Meta Linhas Aéreas
| IATA | ICAO | Call sign |
| – | MSQ | META |
- Founded: 1991
- Ceased operations: 2011
- Operating bases: Belém-Val de Cães Boa Vista
- Headquarters: Boa Vista, Brazil
- Key people: Francisco Mesquita (founder, president)

= Meta Linhas Aéreas =

Brazilian airline (1991–2011)

Meta Linhas Aéreas (Formerly META - Mesquita Transportes Aéreos) was an airline based in Boa Vista, Roraima, Brazil, that operated domestic and international services to destinations in northern Brazil, Guyana, and Suriname. Its main base was Boa Vista-Atlas Brasil Cantanhede International Airport.
The airline has been defunct since 2011.

==History==
The airline was established in 1991 by Francisco Assunção Mesquita, as an airline specializing in general aviation. It was then called Mesquita Táxi Aéreo.

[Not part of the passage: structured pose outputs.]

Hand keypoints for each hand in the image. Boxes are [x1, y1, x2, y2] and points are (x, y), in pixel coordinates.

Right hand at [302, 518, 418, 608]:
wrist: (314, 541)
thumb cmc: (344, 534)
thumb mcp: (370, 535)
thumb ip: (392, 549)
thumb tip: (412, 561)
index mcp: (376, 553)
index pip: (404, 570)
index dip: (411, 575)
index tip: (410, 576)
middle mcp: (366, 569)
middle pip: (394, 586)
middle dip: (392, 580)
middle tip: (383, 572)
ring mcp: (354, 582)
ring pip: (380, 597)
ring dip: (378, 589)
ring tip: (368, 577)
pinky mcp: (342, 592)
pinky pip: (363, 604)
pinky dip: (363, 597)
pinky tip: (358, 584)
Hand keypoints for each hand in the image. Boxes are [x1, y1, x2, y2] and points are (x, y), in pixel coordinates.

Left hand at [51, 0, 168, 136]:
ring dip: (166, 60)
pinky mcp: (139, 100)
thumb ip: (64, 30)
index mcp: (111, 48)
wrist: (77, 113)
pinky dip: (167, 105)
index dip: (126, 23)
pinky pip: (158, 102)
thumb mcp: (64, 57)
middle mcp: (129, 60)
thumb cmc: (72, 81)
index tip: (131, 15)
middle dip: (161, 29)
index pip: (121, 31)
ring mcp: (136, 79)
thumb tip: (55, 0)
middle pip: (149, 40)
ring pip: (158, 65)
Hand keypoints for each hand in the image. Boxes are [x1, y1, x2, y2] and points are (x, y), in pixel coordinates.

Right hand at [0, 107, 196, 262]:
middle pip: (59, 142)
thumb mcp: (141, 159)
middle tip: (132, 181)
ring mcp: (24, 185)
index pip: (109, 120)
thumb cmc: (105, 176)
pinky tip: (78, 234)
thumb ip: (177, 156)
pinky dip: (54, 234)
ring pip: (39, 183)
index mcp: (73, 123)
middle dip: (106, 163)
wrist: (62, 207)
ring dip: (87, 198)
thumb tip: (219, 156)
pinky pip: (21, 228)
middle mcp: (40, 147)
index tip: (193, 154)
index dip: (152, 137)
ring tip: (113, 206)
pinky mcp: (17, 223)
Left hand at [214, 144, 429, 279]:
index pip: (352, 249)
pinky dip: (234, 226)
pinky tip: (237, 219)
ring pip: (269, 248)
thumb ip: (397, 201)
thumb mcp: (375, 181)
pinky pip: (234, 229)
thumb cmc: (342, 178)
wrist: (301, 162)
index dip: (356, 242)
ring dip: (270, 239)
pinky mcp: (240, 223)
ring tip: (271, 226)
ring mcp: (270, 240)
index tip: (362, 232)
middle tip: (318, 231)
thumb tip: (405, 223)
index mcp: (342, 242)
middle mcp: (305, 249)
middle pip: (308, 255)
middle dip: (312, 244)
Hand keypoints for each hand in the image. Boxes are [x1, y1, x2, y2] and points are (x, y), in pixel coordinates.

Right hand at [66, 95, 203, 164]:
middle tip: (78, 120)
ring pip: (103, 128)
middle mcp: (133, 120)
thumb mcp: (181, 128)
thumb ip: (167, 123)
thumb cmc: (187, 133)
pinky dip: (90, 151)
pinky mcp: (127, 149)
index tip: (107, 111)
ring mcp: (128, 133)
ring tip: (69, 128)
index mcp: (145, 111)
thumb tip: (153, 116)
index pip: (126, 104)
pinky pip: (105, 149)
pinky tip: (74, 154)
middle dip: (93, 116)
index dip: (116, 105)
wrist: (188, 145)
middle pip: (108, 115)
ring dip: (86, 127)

In 1997, it was granted a concession to fly regular flights and initiated those operations with an Embraer EMB 110 Bandeirante, flying from Boa Vista to Manaus and Porto Velho. At that time, it changed its name to Meta - Mesquita Transportes Aéreos.

In 1999, Meta received its first Embraer EMB 120 Brasília and was authorized to extend its operations to Santarém, Itaituba, Oriximiná, Macapá, Belém, Altamira, Monte Dourado, and Breves. With the delivery of a second Brasília, operations were further extended to Porto de Moz and Georgetown (Guyana).

In 2007, operations were downsized with the suspension of services to Breves, Monte Alegre, and Porto de Moz.

On 13 May 2011, the owner of Meta Linhas Aéreas was assassinated in Boa Vista. The company then entered more serious difficulties, eventually closing altogether.